- _Ausgangstext_:
=======
Wie Fahrräder zu Pedelecs werden: Mach mal schneller
Pedelecs und E-Bikes werden beliebter, nicht nur bei Senioren. Start-ups und Do-it-yourself-Pakete helfen, das Lieblingsrad umzurüsten.
Mein behäbiges, altes Hollandrad rostet unten, an den Pedalen und oben, auf der Schraube am Lenker. Auf dem Schutzblech kleben noch die Aufkleber vom Herrn Papa: „Atomkraft? Nein Danke“. Favoriet heißt es, mit ie, es ist schließlich ein Holländer. Zuverlässig stemmt es sich gegen jeden Sturm. Bedächtig. Doch wenn die Fußgänger mich auf dem Bürgersteig fast überholen, da will man manchmal nicht mehr mitstemmen. Bei dem schweren Rad. Bei dem Wind.
Es soll also Anschub her. Doch das Rad ersetzen – lieber nicht. Favoriet bleibt Favoriet. Zum Glück kann man das Rad mit einem Motor aufrüsten. Doch soll er fest installiert sein oder austauschbar? Sichtbar oder versteckt? Vorne – mittig – hinten?
=======
- _Arbeitsauftrag_: Setzen Sie den Text über das Umrüsten von Fahrrädern zu Pedelecs dort fort, wo er endet. Die Datensätze haben mit dem Text über das Umrüsten von Fahrrädern zu Pedelecs nichts zu tun.
=======
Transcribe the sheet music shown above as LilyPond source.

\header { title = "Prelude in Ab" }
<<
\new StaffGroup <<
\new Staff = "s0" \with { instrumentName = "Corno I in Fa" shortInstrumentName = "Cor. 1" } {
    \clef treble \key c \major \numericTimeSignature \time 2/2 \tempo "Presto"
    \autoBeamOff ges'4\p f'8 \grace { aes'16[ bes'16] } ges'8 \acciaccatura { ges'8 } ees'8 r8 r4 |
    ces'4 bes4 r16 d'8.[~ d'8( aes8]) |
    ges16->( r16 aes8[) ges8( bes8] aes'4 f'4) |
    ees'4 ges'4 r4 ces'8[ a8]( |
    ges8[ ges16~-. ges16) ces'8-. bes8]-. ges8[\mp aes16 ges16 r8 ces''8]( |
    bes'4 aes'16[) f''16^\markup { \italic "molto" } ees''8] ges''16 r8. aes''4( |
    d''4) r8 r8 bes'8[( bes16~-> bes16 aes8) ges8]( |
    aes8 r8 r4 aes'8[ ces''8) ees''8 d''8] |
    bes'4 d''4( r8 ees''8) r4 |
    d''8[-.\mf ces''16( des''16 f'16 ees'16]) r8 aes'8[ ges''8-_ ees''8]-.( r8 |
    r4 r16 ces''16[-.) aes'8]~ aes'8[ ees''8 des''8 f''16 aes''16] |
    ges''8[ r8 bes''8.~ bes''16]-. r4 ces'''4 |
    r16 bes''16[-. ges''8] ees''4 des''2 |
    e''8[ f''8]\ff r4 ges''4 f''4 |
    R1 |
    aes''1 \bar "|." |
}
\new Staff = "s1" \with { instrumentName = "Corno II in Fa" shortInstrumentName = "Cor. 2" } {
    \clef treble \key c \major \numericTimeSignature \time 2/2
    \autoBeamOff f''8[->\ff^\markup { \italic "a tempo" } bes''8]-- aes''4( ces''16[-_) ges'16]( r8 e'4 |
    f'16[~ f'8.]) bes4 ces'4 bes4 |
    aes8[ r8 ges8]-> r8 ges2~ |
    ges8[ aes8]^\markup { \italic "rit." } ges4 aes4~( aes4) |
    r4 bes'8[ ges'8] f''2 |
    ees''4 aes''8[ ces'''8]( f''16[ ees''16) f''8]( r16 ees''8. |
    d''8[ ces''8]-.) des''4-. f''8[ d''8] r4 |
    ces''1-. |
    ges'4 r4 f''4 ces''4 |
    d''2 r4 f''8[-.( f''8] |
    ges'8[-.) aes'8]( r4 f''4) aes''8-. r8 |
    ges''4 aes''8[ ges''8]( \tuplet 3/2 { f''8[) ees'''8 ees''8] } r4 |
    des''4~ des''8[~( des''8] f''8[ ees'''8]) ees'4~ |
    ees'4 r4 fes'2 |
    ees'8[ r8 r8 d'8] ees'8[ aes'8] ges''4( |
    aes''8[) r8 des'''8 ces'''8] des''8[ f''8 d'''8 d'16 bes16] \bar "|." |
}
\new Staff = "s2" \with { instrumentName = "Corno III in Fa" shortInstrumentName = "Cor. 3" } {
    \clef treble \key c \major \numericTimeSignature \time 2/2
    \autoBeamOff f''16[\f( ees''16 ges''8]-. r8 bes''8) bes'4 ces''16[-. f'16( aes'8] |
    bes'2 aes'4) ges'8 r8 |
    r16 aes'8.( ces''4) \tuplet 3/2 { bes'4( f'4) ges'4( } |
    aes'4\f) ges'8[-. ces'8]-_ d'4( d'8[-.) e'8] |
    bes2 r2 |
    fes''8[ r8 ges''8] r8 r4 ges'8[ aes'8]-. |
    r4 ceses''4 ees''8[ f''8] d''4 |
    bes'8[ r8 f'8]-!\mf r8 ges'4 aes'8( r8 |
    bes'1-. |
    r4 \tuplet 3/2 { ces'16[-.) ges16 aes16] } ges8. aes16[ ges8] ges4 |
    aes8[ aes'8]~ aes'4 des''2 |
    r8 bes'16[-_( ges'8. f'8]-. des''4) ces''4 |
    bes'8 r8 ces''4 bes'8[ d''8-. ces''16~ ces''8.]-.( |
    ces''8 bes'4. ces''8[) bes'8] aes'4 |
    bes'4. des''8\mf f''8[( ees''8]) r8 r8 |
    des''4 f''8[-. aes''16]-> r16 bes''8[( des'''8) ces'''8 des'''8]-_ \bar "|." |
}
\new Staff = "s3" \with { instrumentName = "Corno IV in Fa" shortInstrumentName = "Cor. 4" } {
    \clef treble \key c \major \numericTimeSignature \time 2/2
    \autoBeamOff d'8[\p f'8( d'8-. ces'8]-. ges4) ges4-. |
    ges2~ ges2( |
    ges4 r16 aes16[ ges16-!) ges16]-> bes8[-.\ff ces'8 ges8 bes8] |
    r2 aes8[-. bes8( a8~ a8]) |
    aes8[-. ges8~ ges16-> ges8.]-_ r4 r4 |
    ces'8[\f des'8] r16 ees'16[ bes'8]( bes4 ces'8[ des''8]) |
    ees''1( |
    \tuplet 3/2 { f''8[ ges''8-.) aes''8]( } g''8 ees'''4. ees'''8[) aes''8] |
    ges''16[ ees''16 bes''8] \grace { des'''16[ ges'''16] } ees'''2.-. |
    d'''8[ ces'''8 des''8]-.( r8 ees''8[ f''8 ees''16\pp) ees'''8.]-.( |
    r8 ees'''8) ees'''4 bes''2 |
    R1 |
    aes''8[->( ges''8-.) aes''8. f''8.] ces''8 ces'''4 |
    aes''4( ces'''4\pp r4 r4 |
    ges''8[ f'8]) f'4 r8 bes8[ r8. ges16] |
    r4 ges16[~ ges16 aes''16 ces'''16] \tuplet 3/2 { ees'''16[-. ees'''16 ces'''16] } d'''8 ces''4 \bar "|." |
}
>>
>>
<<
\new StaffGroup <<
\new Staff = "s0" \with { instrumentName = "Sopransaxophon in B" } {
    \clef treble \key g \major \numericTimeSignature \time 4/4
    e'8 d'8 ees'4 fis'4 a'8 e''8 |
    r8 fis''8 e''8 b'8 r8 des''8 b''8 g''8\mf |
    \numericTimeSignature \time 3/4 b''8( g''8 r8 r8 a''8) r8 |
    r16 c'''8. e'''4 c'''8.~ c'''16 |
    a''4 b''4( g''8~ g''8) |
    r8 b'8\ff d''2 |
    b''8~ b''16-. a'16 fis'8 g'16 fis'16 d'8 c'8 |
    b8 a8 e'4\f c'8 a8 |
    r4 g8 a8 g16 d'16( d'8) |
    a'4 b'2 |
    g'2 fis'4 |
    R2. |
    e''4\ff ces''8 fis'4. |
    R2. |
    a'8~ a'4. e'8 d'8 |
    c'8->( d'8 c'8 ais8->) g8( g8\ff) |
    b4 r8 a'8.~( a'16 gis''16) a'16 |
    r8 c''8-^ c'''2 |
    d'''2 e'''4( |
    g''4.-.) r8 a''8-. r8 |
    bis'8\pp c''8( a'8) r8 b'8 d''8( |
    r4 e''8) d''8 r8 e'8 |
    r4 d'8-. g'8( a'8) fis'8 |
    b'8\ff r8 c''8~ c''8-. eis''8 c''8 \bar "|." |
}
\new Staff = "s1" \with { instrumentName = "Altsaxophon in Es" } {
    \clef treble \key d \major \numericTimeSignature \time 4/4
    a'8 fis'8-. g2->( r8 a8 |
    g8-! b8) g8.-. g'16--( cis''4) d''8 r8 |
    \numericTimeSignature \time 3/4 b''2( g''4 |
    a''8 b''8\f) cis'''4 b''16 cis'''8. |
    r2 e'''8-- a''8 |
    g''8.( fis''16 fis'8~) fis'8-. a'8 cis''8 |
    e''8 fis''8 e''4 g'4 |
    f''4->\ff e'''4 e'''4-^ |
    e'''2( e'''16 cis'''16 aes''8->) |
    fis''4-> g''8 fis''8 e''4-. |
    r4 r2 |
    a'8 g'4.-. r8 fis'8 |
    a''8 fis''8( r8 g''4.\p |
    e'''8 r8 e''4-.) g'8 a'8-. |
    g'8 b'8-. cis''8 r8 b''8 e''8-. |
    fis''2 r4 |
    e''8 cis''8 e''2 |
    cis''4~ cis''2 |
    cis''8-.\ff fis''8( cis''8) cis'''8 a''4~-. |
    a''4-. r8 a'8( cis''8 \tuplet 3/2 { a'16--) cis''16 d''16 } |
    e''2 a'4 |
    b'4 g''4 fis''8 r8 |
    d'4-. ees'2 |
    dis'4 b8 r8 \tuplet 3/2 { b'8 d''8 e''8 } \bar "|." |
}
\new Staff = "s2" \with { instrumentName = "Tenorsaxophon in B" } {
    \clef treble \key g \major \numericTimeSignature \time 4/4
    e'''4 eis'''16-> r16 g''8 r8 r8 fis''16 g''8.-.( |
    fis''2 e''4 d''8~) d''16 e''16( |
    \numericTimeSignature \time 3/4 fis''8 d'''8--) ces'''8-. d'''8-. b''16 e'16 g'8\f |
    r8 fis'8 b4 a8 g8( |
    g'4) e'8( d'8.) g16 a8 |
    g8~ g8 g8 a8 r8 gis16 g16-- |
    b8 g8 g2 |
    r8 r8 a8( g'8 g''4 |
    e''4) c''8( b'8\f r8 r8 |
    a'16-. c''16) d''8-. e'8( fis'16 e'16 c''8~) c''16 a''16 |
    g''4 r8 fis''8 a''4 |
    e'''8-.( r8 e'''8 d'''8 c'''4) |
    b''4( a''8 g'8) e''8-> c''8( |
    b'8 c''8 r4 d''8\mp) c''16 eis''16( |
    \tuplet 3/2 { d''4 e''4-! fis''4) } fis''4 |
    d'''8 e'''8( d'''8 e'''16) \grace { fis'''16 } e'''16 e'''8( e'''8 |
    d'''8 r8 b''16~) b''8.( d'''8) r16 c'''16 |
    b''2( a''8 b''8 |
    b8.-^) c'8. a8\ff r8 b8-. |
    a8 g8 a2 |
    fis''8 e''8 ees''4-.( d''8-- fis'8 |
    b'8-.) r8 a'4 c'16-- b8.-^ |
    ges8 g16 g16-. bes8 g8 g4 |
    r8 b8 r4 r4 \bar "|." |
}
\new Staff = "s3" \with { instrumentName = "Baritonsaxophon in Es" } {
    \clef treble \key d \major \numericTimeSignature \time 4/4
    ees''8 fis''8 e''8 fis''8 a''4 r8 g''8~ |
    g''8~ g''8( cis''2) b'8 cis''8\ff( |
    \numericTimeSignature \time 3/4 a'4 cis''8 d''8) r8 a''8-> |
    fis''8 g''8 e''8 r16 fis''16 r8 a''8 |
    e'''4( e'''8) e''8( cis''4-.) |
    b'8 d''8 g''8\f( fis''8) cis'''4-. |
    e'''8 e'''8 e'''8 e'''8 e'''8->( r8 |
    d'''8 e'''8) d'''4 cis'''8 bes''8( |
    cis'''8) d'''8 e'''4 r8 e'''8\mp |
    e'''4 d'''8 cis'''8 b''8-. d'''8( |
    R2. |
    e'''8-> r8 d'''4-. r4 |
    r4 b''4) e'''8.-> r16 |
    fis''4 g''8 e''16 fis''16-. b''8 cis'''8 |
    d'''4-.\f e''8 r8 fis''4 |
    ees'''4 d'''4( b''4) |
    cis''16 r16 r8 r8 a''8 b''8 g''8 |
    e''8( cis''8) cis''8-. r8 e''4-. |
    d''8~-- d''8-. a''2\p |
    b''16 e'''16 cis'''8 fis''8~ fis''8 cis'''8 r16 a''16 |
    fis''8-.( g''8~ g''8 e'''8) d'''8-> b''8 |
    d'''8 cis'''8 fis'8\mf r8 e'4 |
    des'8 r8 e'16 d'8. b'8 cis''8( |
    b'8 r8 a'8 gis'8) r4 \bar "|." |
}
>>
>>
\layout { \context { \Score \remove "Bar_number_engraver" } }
=======
- _Lösung_:
Das Fahrrad könnte ein Pedelec werden und damit bis zu 25 Kilometer die Stunde fahren. Der Pedelecmotor unterstützt nur beim Treten. Ich könnte es aber auch zum Flitze-E-Bike mit maximal 45 Stundenkilometer umbauen. Das E-Bike kann dann auch ohne Gestrampel fahren. Doch bringt diese höhere Geschwindigkeit auch mehr Pflichten wie Helm, Spiegel und Versicherungen und Führerschein mit sich. Ein Aufrüstpaket für E-Bike oder Pedelec kostet zwischen 400 und 1.500 Euro, abhängig von der Leistung von Motor und Akku.
Ein komplettes Pedelec läge bei 2.000 Euro in der billigsten Variante. Und die ist meist altbacken mit klobigen Rahmen und großem Motor. E-Bikes sind noch teurer. Aber das Favoriet, das schöne Favoriet, das will ich nicht austauschen. Die Entscheidung steht fest: Es soll zum Pedelec aufgerüstet werden.
„Eigentlich kann aus jedem Fahrrad ein Pedelec gemacht werden“, verspricht Matthias Broda. Mit seinem Berliner Laden Aceteam baut er Fahrrädern einen Elektromotor an. Oder er verkauft seine handgefertigten Eschenholzräder gleich aufgerüstet. Ein Holzrad zum Testen wird noch aufgeladen und lehnt an der Wand des Showrooms in Berlin-Mitte. Broda sitzt auf dem Ledersofa mit Blick auf den Reichstag. Seine Ärmel sind angefressen, seine Schuhe abgewetzt von der Arbeit. Der Ladenhund, ein Akita-Inu, schlabbert neugierig am Rucksack.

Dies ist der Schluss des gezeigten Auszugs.